SURF, RANSAC, OTHERALLCAPSSTUFF
With the prototype out of the way I'm back to looking at algorithms again, at least for a couple of weeks. It seemed a good opportunity to finally try and nut-out RANSAC for building homographies for mapping between images. I've previously looked into it but got no-where because it was all totally matlabotomised code and difficult to decipher.
I thought i'd start with this CUDA RANSAC implementation since at least it had all the right structure in place.
Of course, then i needed to get SURF going ... which I had previously played with (half-heartedly) and failed, but now with clsurf around, I just ported that to JOCL (which was thankfully a simple task as the code structure is similar to the way I write stuff). And that pretty much 'just worked', so all good so far.

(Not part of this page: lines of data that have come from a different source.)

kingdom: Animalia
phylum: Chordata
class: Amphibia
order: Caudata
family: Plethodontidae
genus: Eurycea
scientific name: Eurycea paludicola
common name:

Porting the CUDA RANSAC code wasn't much work, but I wasn't getting great results, nor great preformance so I ported that to Java to gain a deeper understanding. After a bit of searching I found EJML which I used for the SVD this time just to make sure.
Another implementation ...
I still wasn't grokking it - although by now RANSAC itself was starting to make some sense - so I kept searching. I found this interesting homework solution which had a complete, readable, and well explained RANSAC algorithm. At last. So finally i was getting reliable results - a bit slow mind you - but reliable if I let it run long enough.

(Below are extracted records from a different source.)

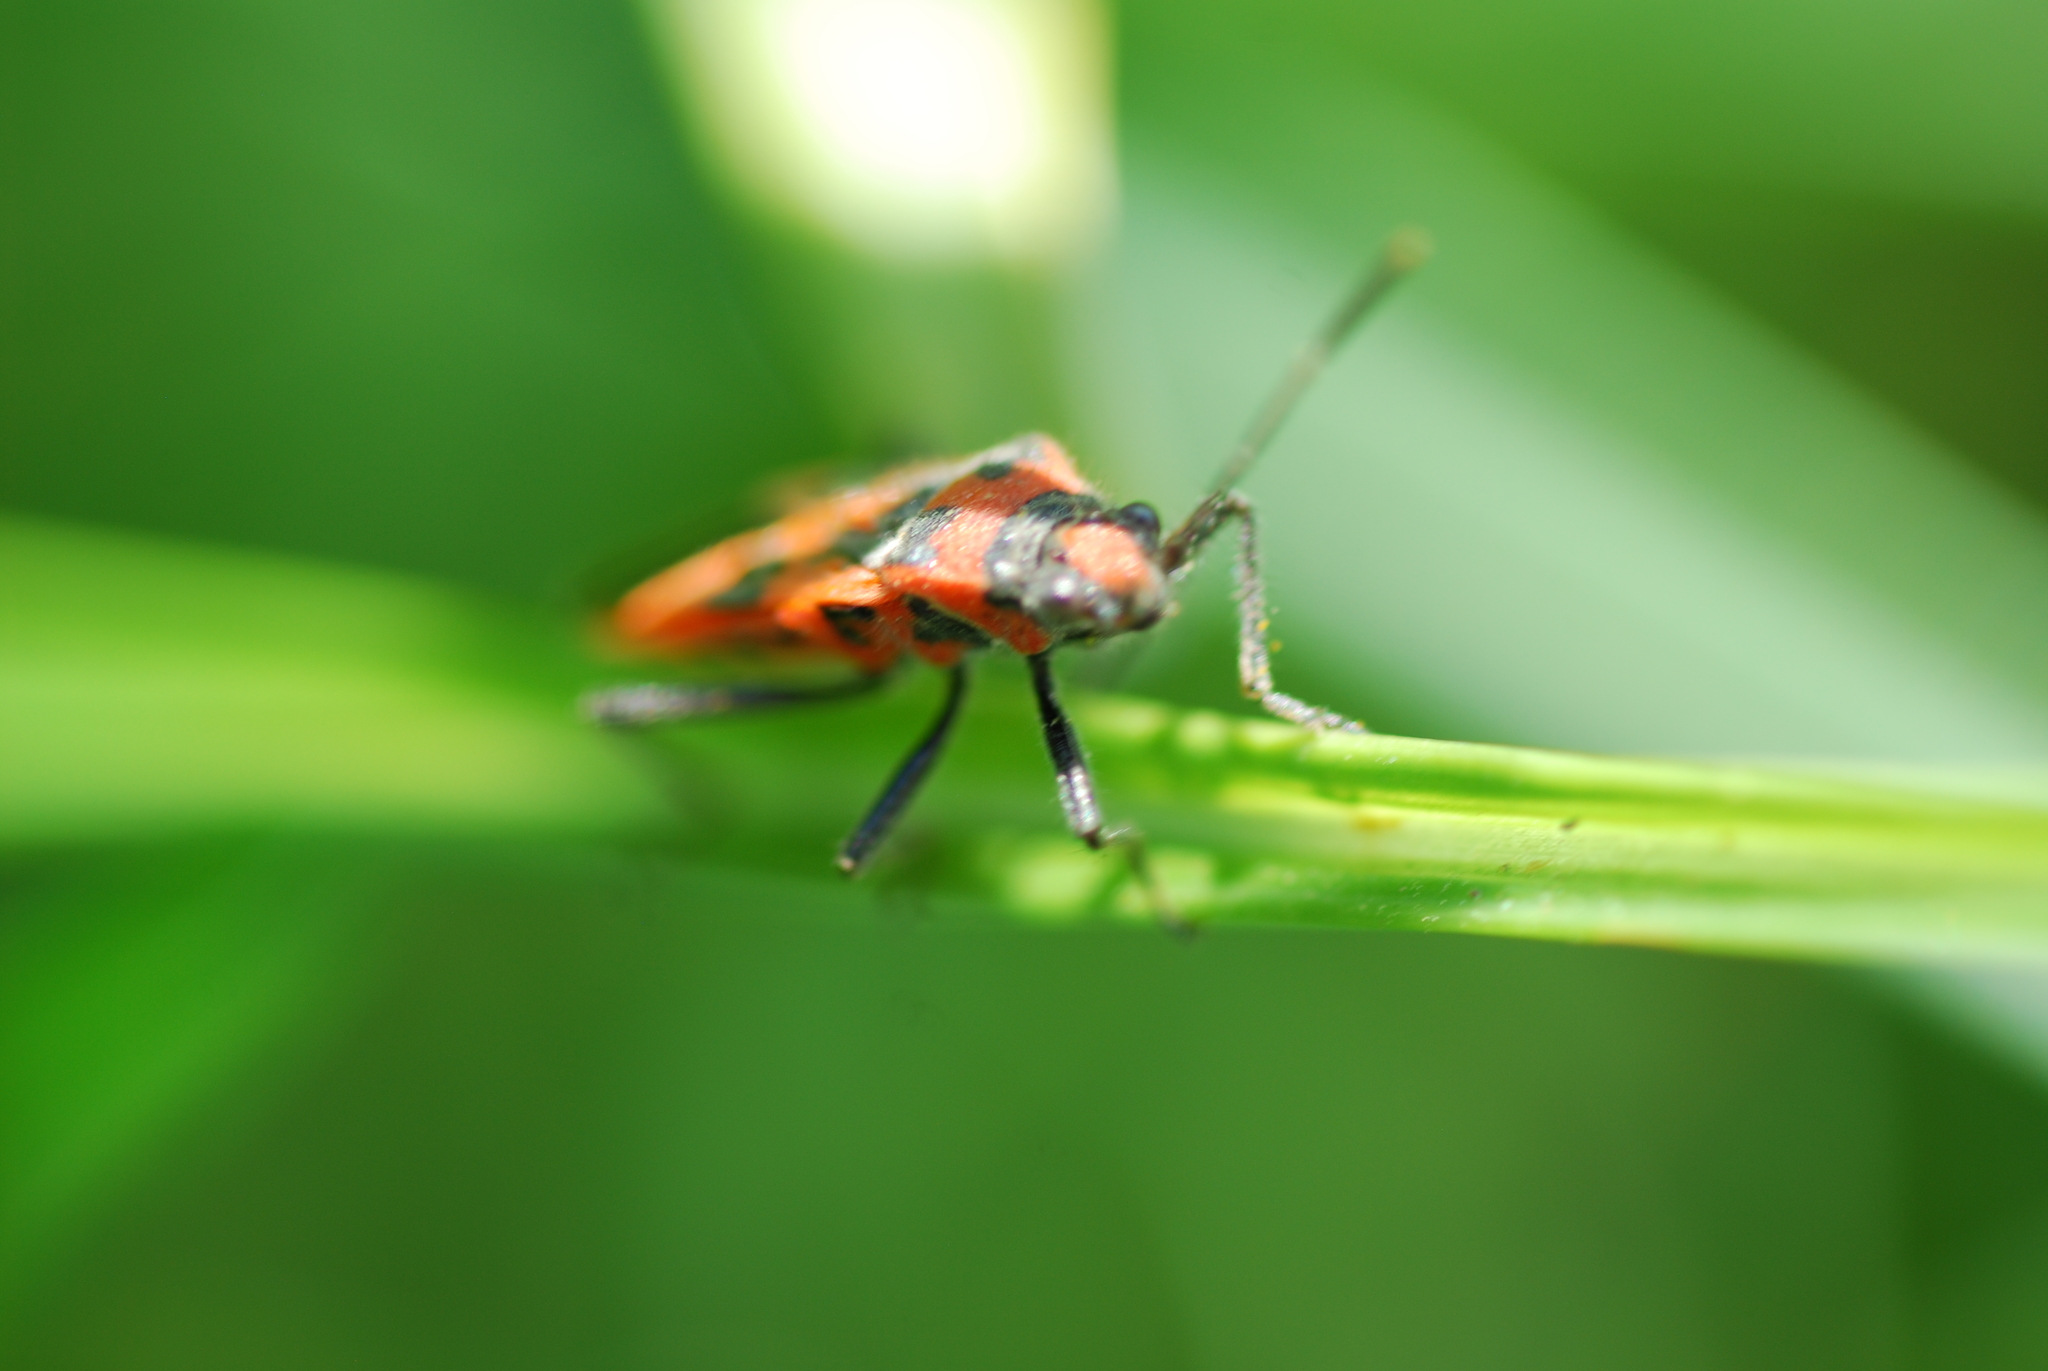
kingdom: Animalia
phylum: Arthropoda
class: Insecta
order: Hemiptera
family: Rhopalidae
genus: Corizus
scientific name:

One issue I had is that I seemed to need a great number of iterations to get a quality result - several 10s of thousands. i.e. a bit slow. Something like 20s for one of the data sets I had. I found out that much of the time was taken up with in-lier check, which is quite simple and although it processes many points should've been faster. It seems the E of efficient in EJML doesn't quite stretch to small matrices. Hand-coding that, and simplifying the test to only check the forward transform sped it up considerably. With a bit more tweaking the test-case is down to around 1s - for single-threaded java code.

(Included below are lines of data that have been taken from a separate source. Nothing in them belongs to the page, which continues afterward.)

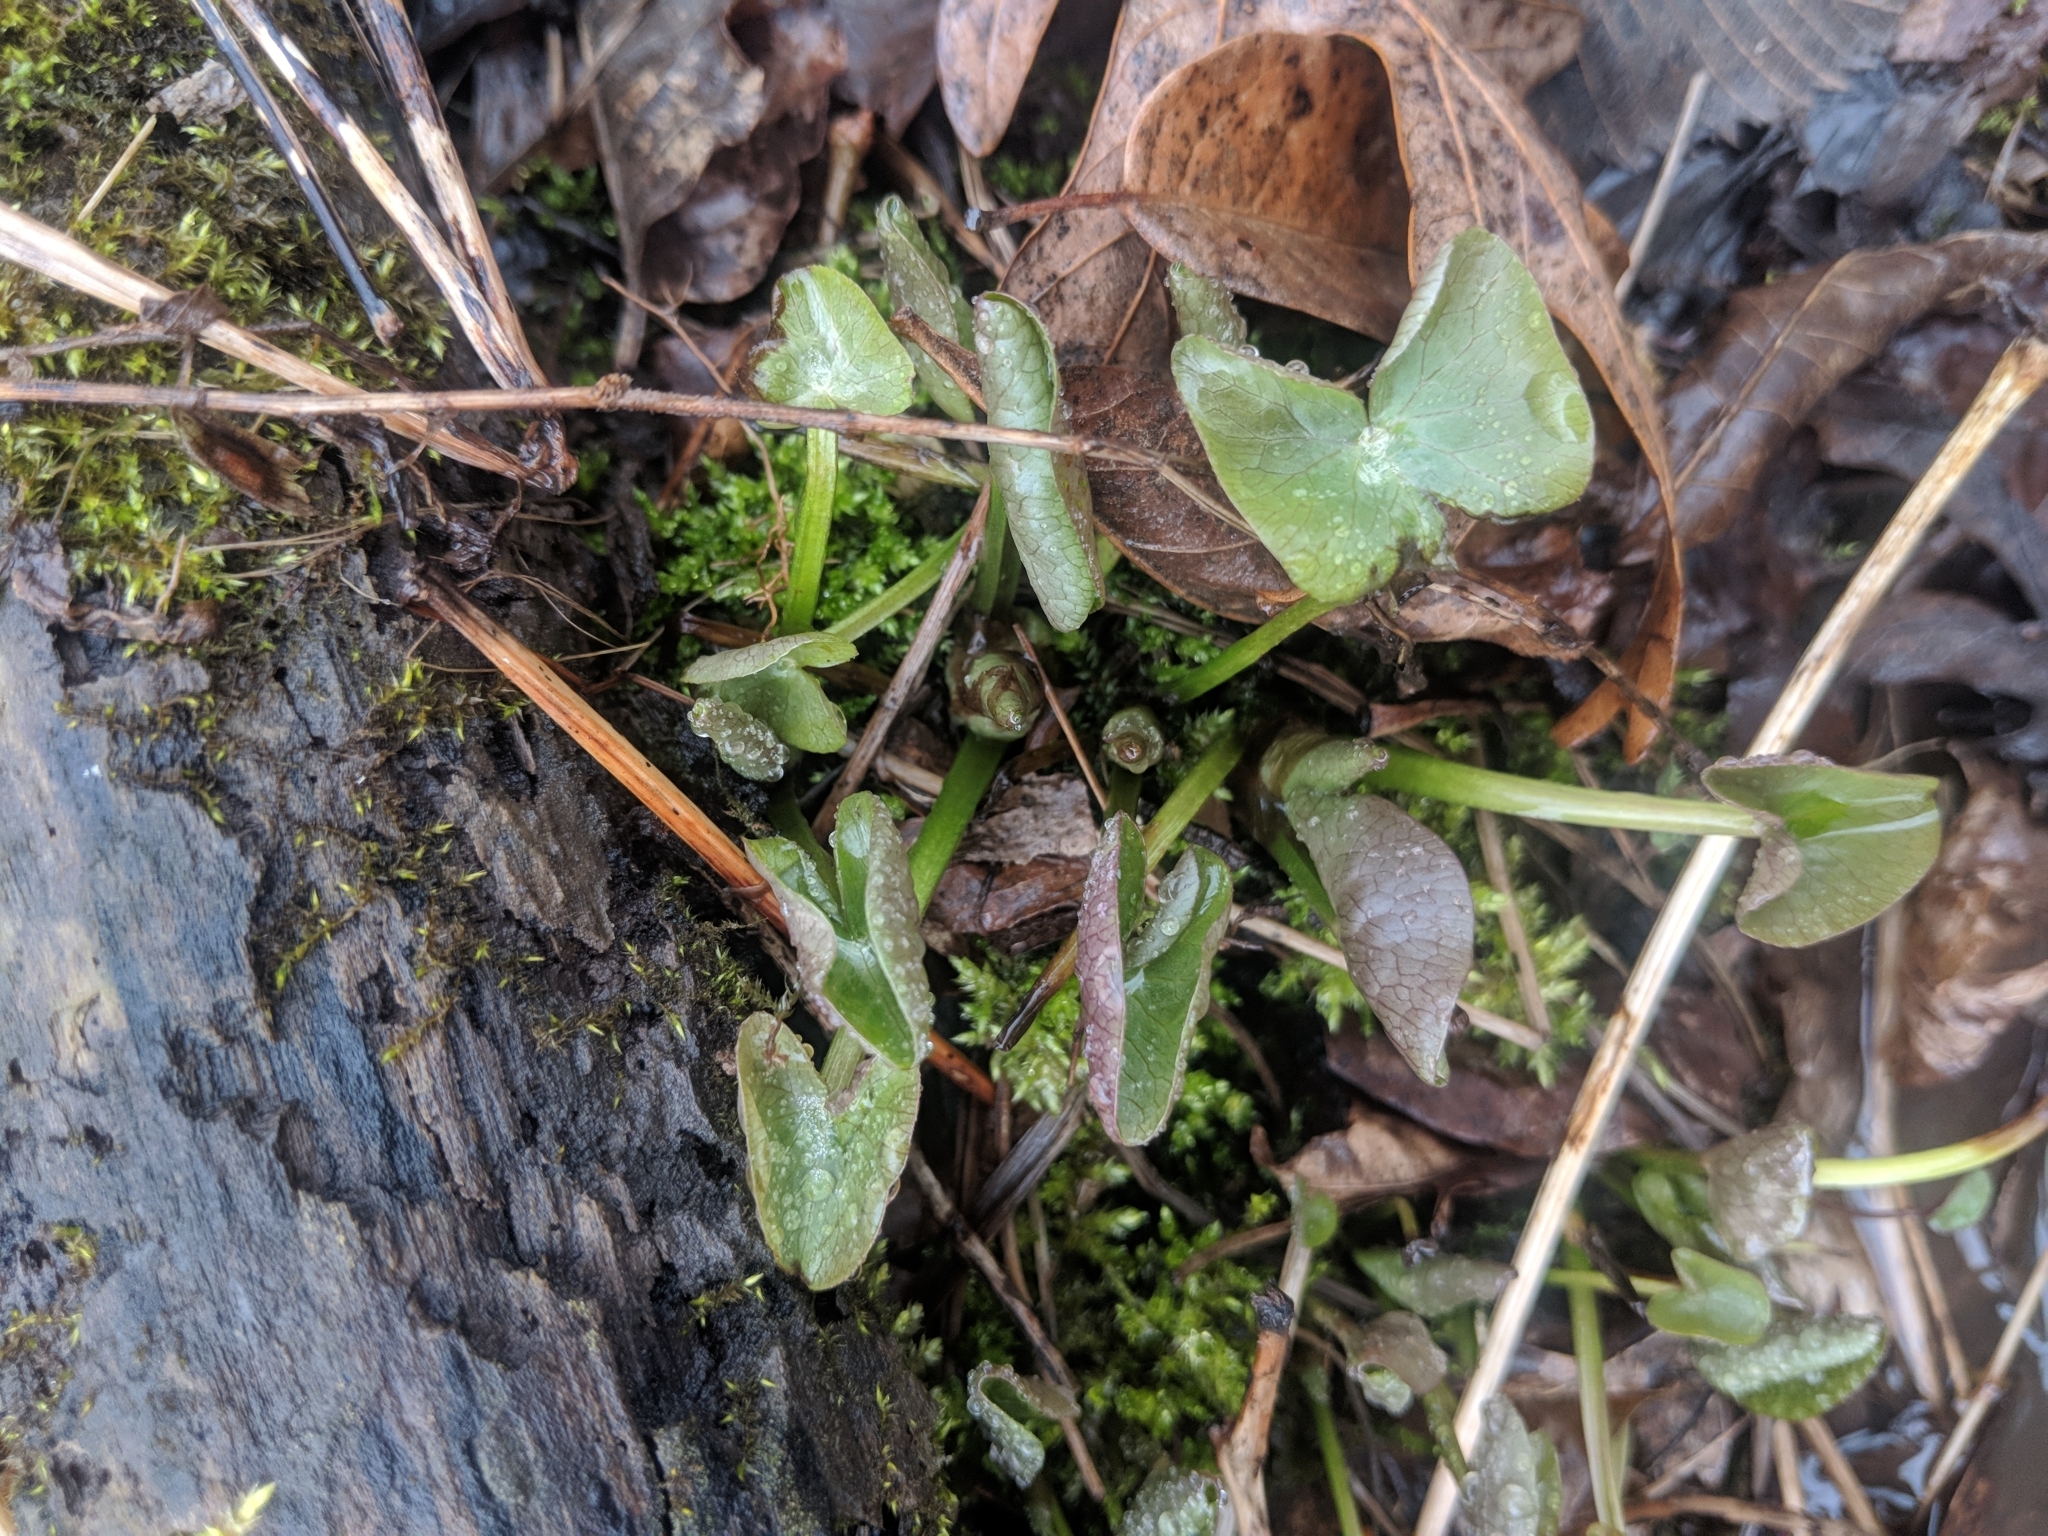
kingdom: Plantae
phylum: Tracheophyta
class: Magnoliopsida
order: Ranunculales
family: Ranunculaceae
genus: Caltha
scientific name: Caltha palustris
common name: Marsh marigold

I also found this site which has a bunch of matlab scripts and one is for a more complex version of the homography calculator which uses less FLOPs (I started with the paper 'Computation of Homographies' by Harker and O'Leary - but for whatever reason the site I downloaded it from seems to have removed it since). That seemed worth looking into, so I created an implementation of that as well. It didn't seem much faster at first but on further investigation it seemed worth looking into. It gets most of it's speed from running two smaller SVD's (4x2 and 8x3) rather than one larger one (8x9).
I was thinking at this point I might just forget about the SVD stuff on a GPU - i can find other work for it to do and the SVD code I was looking at (in EJML) is very complex. But with the fixes to the inlier check now it was taking about 50% of the time; which meant that even with multi-threading I probably couldn't keep the GPU very busy with in-lier checks. My first attempt at this generated a single result on the CPU then double-buffered the matrices to the GPU for it to perform the inlier check. Unfortunately the driver overhead was too great; I got it down to about 4s (for 10K iterations), but most of that time was in the driver synchronisation. After thinking about it a bit more I was going to do a whole batch instead, but then I did some more profiling and realised it was only going to give me at best a 2x performance boost, so I thought i'd go for some higher-hanging fruit first.
So I revisited the thought of creating a fully-GPU implementation. So as it happens I ended up back with the GSL version of the SVD code which was in the CUDA_RANSAC stuff. I dropped that back to Java and got it working. I noticed the code almost always does operations on columns, and indeed, copies the columns around a couple of times just for good measure. So I transposed the data and operate on rows instead: which means I can parallelise some of the internal loops as well. With a few more tweaks this is now the fastest version, 50K iterations take about 0.85s.
I'm still working on implementing a version of the 'optimised' homography algorithm at the moment, as it needs some more work - e.g. an implementation of
pinv. But given I have the basic version working I should probably try to port that to OpenCL first, to see if I will get much benefit.
I probably need to investigate trying to reduce the iterations required. At the moment I am doing a simple nearest-neighbour match using an L2 measure, so this could probably be improved (but given results as below, it is doing a fair job).
This is a display of the inliers. There are 249 inliers from 571 putative matching feature points.
This is the result after running clsurf to find feature points, running a sum of squares match against the feature points to find the putative matches, and then running RANSAC for 50K iterations to find the homography.
SURF and the nearest neighbour match are running on the GPU (in ~50ms total) with the RANSAC entirely on the CPU in single-threaded java - in about 0.95s for the 'unoptimised' homography calculator.
This is the image after the homography is applied to each corresponding picture. i.e. the source right-hand image has the inverse homography applied to generate the output left-hand image. And visa versa.